Nach meinen Recherchen läuft es hervorragend mit Frankreich ,Mittags bezieht Frankreich von Deutschland und Nachts bezieht D von F .
Das heisst ,der am billigsten produzieren kann übernimmt die Produktion.
So brauchen wir nicht Kohle oder Gas einsetzen und die Preise sind angenehm niedrig für Strom. Nach Fraunhofer energy charts ist D immer mehr Exporteur als Importeur . Also wieder nichts anderes als Angstmache. Wir haben zur Zeit zuviel Strom in Europa . Hört endlich auf dauernd Panik zu machen .Was fehlt sind Batterien , sonst nichts .
Hallo Sylvie,
Ja, so ist das wohl. Die von Ihnen genannten Schw… lesen aber hier eher nicht beim PV Magazin.
Außerdem müssen bestehende Batterieverhinderungsgesetze schleunigst abgeschafft werden:
– Rückspeiseverbot von Netzstrom
– Doppelbesteuerung von Batteriestrom
Momentan werden Batteriespeicher vorzugsweise zusammen mit EE-Anlagen erstellt. Diese sollten aber auch unabhängig an Netzknotenpunkten wirtschaftlich betrieben und gefördert werden. Hier haben wir noch ein Denkfehler im System.
Ansonsten kann man sagen, was im kleinen mit EE und Batterie mit rund 96% Autarkie funktioniert, funktioniert prinzipiell auch im großen Maßstab. Zu jedem kWp gehört zukünftig auch ein zunehmender Anteil kWh Batteriekapazität, wenn man die Gesamtkosten und damit den Strompreis minimieren und gleichzeitig den EE Anteil maximieren möchte.

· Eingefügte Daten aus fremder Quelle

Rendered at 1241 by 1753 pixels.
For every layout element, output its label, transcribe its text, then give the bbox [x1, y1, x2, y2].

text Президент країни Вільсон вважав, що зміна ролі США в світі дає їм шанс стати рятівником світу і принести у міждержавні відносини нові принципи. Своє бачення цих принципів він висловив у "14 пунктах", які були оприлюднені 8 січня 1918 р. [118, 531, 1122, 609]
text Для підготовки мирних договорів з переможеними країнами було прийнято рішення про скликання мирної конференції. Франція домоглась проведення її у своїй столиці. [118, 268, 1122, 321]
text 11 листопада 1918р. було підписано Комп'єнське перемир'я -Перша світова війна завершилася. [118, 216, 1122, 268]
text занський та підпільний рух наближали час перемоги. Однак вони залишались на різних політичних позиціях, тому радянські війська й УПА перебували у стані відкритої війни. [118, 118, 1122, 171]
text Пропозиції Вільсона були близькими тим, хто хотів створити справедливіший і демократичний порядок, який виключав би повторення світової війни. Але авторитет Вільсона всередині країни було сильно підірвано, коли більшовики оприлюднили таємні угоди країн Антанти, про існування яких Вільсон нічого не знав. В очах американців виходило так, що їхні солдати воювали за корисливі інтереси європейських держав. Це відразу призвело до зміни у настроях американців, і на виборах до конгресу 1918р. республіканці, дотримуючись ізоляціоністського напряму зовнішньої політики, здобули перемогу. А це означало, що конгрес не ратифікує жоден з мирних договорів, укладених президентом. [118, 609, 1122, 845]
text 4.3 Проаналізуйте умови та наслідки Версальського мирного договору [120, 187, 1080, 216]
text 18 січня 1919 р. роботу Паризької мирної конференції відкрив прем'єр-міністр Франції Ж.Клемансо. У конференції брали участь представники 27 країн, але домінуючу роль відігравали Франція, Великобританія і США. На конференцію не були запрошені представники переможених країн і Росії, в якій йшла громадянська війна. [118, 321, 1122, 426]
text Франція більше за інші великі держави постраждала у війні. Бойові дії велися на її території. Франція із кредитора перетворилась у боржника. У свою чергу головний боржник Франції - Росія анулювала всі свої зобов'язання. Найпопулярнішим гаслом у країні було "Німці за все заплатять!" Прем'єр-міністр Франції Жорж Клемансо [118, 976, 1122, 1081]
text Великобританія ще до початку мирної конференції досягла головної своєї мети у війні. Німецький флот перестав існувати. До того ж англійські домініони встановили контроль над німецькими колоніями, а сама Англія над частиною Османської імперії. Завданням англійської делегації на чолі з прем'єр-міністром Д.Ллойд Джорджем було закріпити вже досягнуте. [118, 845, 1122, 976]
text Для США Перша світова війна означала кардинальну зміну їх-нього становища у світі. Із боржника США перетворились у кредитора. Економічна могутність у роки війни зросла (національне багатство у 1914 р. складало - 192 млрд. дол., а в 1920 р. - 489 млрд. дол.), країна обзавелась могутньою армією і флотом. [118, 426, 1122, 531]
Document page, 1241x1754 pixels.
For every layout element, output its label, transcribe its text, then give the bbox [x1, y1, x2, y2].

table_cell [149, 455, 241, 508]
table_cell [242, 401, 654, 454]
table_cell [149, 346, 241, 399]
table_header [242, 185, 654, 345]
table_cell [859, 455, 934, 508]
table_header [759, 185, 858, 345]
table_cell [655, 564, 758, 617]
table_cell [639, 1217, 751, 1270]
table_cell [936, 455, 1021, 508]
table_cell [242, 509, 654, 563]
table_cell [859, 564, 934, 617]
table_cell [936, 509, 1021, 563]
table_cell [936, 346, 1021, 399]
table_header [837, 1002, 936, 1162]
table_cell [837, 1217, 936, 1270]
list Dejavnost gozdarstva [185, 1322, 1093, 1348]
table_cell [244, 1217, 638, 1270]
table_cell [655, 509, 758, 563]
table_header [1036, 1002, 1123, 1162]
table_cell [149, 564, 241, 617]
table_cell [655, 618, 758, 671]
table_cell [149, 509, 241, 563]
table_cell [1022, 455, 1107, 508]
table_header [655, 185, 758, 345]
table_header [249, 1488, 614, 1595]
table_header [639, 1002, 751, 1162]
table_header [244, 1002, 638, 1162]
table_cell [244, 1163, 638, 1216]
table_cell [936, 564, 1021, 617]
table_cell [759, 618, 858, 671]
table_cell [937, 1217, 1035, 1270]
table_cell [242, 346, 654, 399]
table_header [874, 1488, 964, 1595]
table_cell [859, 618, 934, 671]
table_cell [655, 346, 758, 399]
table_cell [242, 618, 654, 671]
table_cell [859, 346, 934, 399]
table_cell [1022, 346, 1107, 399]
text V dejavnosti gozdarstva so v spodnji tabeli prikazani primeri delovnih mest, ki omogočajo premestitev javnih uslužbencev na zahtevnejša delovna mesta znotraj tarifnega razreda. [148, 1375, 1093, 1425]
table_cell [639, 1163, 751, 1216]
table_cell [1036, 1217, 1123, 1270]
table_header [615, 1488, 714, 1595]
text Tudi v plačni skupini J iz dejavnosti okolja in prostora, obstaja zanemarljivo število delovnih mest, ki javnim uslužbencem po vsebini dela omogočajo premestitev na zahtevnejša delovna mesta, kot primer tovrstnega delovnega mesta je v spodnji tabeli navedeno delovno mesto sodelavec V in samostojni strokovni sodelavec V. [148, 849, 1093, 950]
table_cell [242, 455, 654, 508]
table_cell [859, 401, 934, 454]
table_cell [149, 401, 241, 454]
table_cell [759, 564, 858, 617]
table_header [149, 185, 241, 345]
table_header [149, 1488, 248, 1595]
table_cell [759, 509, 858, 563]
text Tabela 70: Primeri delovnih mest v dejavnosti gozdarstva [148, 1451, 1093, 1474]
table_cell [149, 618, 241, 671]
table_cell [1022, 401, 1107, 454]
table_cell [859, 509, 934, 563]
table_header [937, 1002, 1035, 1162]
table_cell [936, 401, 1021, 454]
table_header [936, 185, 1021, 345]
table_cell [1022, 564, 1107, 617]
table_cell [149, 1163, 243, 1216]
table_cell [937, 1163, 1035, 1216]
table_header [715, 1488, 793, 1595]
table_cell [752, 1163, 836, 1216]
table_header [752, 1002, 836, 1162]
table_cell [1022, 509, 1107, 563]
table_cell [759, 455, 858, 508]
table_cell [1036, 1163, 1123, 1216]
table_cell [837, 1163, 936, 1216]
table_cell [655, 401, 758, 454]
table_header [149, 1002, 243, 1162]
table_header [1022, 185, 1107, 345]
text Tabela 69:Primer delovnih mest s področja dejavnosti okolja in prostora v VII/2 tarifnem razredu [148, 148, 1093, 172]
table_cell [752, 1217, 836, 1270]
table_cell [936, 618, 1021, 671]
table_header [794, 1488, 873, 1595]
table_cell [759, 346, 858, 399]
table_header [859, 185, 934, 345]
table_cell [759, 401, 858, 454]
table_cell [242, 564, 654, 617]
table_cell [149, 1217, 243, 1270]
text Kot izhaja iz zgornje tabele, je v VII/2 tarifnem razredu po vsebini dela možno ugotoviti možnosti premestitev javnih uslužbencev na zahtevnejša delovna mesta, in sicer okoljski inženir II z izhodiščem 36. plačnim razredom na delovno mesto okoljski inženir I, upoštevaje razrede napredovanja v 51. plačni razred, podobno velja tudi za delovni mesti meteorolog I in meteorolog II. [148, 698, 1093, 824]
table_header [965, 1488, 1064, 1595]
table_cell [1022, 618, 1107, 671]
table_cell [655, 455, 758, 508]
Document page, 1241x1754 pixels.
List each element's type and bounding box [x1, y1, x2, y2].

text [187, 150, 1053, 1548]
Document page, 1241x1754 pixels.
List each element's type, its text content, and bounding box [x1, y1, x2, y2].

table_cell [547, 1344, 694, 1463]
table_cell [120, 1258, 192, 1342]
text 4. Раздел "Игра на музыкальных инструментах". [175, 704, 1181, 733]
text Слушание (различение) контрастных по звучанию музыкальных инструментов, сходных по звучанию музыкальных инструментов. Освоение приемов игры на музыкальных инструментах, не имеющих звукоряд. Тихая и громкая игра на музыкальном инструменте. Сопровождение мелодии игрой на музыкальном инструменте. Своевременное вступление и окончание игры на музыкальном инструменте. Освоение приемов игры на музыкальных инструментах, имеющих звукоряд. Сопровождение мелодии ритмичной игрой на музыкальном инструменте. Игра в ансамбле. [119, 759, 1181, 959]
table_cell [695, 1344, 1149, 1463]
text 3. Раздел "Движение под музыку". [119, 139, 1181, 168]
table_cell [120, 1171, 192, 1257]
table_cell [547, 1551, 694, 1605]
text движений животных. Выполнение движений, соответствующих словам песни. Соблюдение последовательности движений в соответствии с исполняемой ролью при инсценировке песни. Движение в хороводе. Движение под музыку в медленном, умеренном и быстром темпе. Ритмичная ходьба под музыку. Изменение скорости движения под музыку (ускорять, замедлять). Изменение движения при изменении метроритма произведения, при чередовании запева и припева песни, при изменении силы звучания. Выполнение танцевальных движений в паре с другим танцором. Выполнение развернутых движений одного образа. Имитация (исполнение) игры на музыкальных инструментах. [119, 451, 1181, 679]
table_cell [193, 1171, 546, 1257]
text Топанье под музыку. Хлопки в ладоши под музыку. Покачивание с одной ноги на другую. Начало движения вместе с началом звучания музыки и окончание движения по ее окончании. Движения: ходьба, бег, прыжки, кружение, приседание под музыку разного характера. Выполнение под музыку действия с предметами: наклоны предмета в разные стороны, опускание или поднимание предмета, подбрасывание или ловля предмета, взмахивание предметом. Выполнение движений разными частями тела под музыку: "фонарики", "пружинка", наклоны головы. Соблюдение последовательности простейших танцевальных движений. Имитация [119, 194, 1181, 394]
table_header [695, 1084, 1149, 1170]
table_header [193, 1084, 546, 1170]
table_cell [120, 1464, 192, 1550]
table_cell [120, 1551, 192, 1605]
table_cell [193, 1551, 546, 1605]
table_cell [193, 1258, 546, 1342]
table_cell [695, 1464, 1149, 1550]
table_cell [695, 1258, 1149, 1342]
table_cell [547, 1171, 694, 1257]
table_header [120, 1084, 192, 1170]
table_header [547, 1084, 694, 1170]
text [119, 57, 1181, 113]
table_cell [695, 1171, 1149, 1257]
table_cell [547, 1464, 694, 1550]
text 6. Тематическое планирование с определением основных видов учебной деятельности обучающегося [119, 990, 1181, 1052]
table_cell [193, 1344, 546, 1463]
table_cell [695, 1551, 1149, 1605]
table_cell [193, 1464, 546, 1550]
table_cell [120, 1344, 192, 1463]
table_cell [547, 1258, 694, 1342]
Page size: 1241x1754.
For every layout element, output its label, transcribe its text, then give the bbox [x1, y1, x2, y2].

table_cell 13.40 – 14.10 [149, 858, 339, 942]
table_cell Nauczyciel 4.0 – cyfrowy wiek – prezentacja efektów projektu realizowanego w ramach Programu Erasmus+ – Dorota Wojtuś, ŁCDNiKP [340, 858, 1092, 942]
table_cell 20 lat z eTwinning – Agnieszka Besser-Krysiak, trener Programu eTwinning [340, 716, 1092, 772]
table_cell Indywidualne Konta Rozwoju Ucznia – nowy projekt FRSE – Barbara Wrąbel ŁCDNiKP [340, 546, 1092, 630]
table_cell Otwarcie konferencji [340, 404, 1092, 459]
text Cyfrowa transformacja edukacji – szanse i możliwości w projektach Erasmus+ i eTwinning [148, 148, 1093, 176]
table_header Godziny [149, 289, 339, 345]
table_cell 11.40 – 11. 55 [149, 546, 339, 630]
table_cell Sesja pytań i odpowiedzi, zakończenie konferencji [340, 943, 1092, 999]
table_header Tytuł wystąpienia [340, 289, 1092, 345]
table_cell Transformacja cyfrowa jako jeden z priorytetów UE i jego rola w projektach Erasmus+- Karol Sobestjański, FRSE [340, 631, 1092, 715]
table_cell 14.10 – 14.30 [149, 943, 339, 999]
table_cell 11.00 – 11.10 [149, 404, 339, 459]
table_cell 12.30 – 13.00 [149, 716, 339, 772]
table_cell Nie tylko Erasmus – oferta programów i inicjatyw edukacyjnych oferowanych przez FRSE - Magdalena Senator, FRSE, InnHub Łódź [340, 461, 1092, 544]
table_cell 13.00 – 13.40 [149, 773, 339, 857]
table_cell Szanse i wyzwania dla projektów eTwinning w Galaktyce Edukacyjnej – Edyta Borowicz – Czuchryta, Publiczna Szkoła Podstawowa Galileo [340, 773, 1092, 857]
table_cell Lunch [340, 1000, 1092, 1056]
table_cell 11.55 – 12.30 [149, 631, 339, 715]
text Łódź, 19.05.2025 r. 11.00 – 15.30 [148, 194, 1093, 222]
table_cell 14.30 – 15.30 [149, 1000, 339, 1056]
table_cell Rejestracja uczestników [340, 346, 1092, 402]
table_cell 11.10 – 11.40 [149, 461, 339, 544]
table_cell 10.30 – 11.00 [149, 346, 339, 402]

Dann benötigt man noch eine günstige Alternative für Ersatzstrom bei Dunkelflaute. Hier sehe ich hybride BHKWs in Industriegebäuden und Wärmenetze, die peu a peu zukunftsorientiert nachgerüstet werden können. Wenn zu viel Strom da ist wird elektrisch geheizt oder gekühlt. Wenn Strompreise hoch sind wird mit BHKW geheizt und gleichzeitig Strom produziert.
Ziel sollte sein, zusätzliche Standby-Kosten für zusätzliche Kraftwerke zu minimieren und Strom-Überschüsse auch in Form von Wärme oder Kälte zu speichern.
Ich denke, dass die ‚Schwurbler‘ nicht ganz unrecht haben, nur stimmen eben die scheinbar zwingende Konsequenzen nicht. EE Anlagen sind mit unter auch so schlecht ausgelastet, weil Speicher und dynamische Verbraucher und geeignete Netze fehlen. In die Lücke von PV tritt mit großer Wahrscheinlichkeit Wind und umgekehrt. Das Risiko kann man verkleinern, indem man Wetterzohnen und Zeitzonen verbindet.
Am Tag exportieren wir den Strom und bezahlen dafür, weil die Preise durch den Überschuss negativ werden. Nachts importieren wir den Strom, weil PV wegfällt und die restliche Leistung nicht ausreicht und bezahlen wir auch wieder Geld dafür.
Wie soll so der Strom billiger werden?